Actually, that's not true. I entered a mildly critical comment on a YouTube video the other day, very spot on if I do say so. It immediately got a bunch of upvotes, then that stopped completely. My comment was on top still, but that's just how YouTube displays your own comments.
But when checking the video without logging in to YouTube, my comment was gone.
So it looks like comments can be quietly deleted without the commenter even knowing it.
The censorship isn't indiscriminate, it actually discriminates against and suppresses users who trend towards flamebait. Without careful moderation, this site would quickly turn into a worse version of Reddit.

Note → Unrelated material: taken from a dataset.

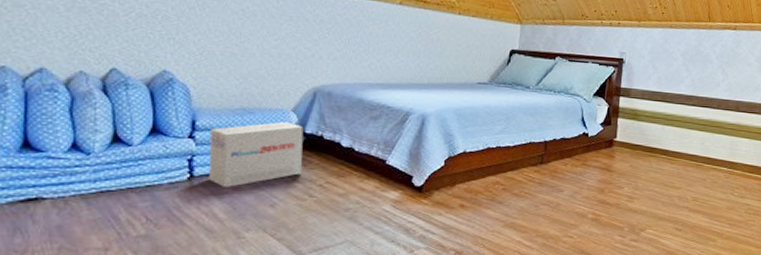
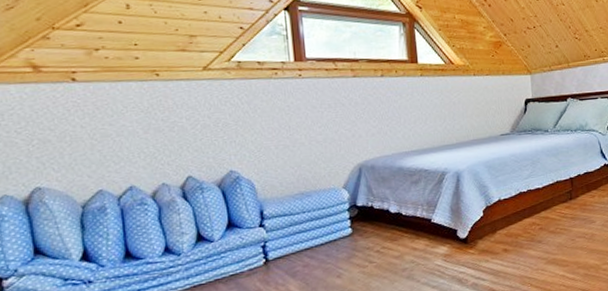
cardboard box: present [208,121,304,187] -> none [276,198,360,266]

There are two possibilities, and the following isn't a valid choice, so...
"Microsoft disables comments because of overwhelmingly positive reception of Windows 11!"
They don't want to deal with criticism and likely consider everything a sunk cost, so it is what it is and nothing will change.
It's kind of funny. I recall watching the recent Apple developer conference live on Youtube and the comments section had been turned off. What are these giant tech companies afraid of?
Comment sections on youtube are usually at best useless, and at worst very toxic.
I would disable them as well, not because of 'being afraid of anything' but because it's a net loss to have them enabled, and nothing of value is lost if they are disabled.
Well that's just your own personal opinion. I consider real time audience feedback to hold some intrinsic value to the live presentation. The fact that you think that enabling comments would result in a net loss means that at the very least there is something to be afraid of.
Are you confusing live chats to comments? My post (and your parent post) was about the comment section, which is not real-time. You can’t comment under a live event, only in its recording after the event has finished. The live chat section (appearing next to the video in the desktop web UI, not under) is what’s going real-time.
Am sure they have promo videos for their clients (governments/health orgs). Unless there is a direct-to-consumer vaccine on the market that am not aware of.